Tudo que eu poderia fazer foi feito
Nenhum abscesso aberto
Coladas todas as feridas
Papel e barbante sobre o sangue seco
Não há nenhum rasgo novo
Só meus pés sobre vidros

Flor cálida que se enraíza em meu peito
Alimenta-me com tuas folhas e sementes
Desabrocha-te em vermelho carmim
E pulveriza teus anseios em meus olhos febris.

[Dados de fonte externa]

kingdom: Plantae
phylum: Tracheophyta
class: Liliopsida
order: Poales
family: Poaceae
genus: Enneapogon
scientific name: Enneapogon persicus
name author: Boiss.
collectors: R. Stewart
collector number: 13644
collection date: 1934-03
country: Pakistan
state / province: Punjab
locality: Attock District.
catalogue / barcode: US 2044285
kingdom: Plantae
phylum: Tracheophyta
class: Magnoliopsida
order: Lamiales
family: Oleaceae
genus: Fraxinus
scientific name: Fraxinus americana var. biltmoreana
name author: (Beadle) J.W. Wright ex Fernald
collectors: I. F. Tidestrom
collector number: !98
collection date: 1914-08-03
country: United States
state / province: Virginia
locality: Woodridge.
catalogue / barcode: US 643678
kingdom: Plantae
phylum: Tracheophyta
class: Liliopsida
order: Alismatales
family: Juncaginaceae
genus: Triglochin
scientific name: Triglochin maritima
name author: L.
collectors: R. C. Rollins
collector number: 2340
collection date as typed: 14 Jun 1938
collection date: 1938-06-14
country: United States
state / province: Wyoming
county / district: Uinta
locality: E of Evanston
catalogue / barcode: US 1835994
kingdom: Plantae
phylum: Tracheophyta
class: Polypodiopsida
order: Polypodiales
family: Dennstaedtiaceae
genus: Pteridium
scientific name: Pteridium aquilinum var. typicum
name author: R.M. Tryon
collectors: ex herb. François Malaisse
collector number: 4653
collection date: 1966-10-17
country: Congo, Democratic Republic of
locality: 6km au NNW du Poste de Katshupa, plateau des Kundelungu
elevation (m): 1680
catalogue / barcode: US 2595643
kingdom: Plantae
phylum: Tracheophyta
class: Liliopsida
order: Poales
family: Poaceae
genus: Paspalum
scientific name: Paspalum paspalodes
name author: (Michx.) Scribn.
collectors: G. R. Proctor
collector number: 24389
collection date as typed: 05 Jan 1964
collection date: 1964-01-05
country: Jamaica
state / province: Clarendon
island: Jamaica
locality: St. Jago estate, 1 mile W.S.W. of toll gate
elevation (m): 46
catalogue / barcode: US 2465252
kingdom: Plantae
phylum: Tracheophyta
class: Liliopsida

quarta-feira, 6 de janeiro de 2010


Nenhuma palavra é dita,
meu corpo conversa com o seu,
meus olhos se apresentam,
sinta meu coração,
seja meus poros agora,
reflita sobre minha carne,
devora minhas veias com tuas mãos,
cala minha pulsação com teus dentes,
recobre meu corpo com tua saliva,
bebe do leite do meu sexo,
termine minhas palavras.

terça-feira, 5 de janeiro de 2010


As coisas que meus olhos vêem
as coisas que meus olhos sentem
traduzem minh'alma.
O hoje difere-se do ontem
que se diferirá do amanhã.
As coisas mudam,
o mundo muda
em um piscar
lânguido e febril.
O ângulo de minha janela
altera-se com o nascer do sol
como altera-se o que há em mim,
o que há em nós.
O âmago do meu ser
está em constante movimentação,
num eterno piscar ligeiro,
delicadamente transmutador.
Mas o mundo também pisca
em uma velocidade maior,
assustadoramente quase impenetrável
e tangível.
É a admirável essência do infinito
que reflete-se em mim,
que se parte em mil,
me envolve,
me rasga a alma,
despedaça o meu ser,
para que dele renasça
a cada dia,
ora amargo,
ora gélido,
ora dominante,
ora suave,
ora solto,
ora eu,
ora nós,
ora mais eus que se possa contar.
Mas a janela não se fecha,
Ela gira sempre aberta.

Cantam os pássaros sobre os fios tencionados
Perigo constante assumido
Quero poder voar para o sul ao fim do dia.

Misture-se em mim
Sinta meu caos
Abrace minha dor
Saboreie meu sangue
Carregue meu corpo
Seja o meu inteiro
Consuma o meu vazio
Cubra-me com tua pele.

domingo, 3 de janeiro de 2010


Sou como um rio que não percorre seus caminhos
A última gota de orvalho que cai na manhã
O vapor que se esvai antes da última nota ao fim do show
A frieza da lâmina que corta a tensão
O sangue seco que envelhece sem se ver
A frágil face do desespero
A carne flácida antes do parto
Aquele que brilha intensamente antes de pôr-se
O que se opõem ao infinito circular
O que brota no fecundo segundo ao amor.

Trac, tumtumtum,trac, tumtumtum,trac, tumtumtum.trac,
Trac, tumtumtum,trac, tumtumtum,trac, tumtumtum.trac,
Trac, tumtumtum,trac, tumtumtum,trac, tumtumtum.trac,
Trac, tumtumtum,trac, tumtumtum,trac, tumtumtumumumumumumumumum...
BLÉING.
Violei-te meu amor,
violei-te com a palavra solidão.

Só resta o espaço do vácuo
E a caneta sobre o papel úmido
O som da tarde gris
Ecoa por entre ondas
Faz-se gigante o dia
Não se preenche com horas
São séculos intermináveis passando
Não há reflexo caído nos cinzas
O chão não cabe nos meus pés
A claridade enevoante atrapalha
Tudo jaz, tudo se ausenta,
Tudo se acumula ao lado do cais.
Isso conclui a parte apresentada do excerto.